TRY IT :: Below are some entries; state how many of their lines contain the word "Město", with nothing else in the reply.

Stored data entries:
"""
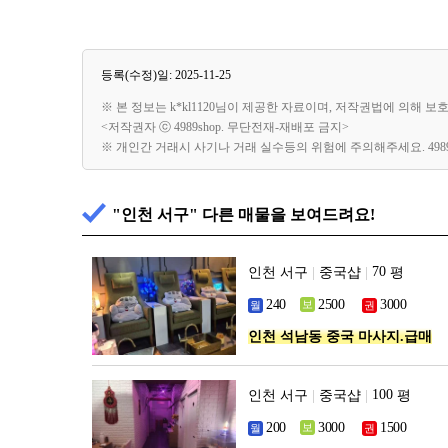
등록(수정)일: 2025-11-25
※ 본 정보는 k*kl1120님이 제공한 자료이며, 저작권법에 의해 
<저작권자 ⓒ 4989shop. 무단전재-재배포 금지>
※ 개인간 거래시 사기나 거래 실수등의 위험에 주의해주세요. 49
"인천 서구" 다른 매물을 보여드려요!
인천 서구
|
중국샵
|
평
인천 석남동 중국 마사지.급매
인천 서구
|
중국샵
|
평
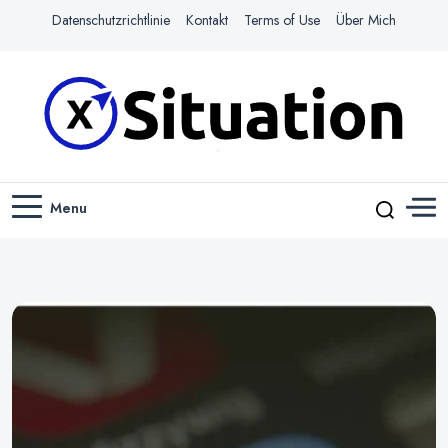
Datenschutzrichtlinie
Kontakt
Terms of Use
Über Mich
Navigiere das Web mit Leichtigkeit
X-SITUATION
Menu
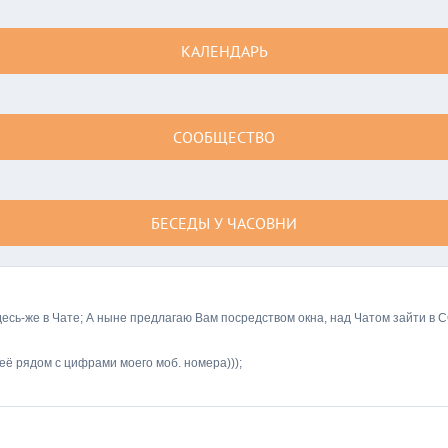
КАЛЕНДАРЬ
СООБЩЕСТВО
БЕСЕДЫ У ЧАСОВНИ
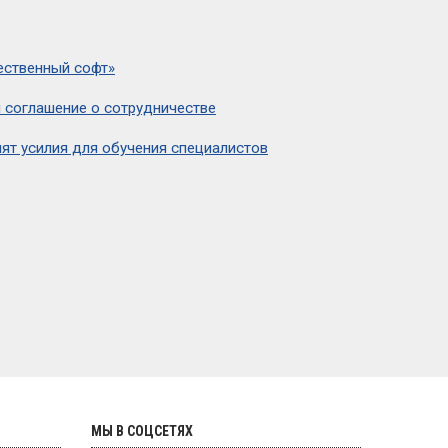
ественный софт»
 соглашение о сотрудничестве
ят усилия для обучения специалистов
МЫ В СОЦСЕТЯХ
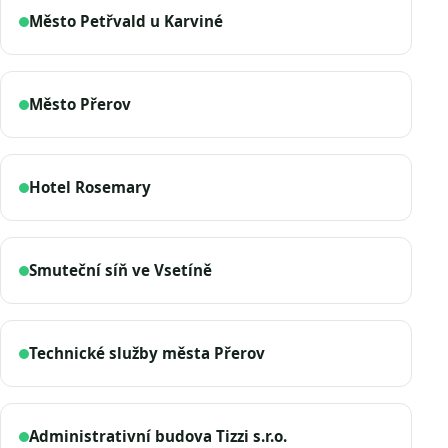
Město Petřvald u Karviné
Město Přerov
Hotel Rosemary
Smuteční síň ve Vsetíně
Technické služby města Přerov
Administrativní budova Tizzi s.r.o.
"""
TASK RESULT :: 2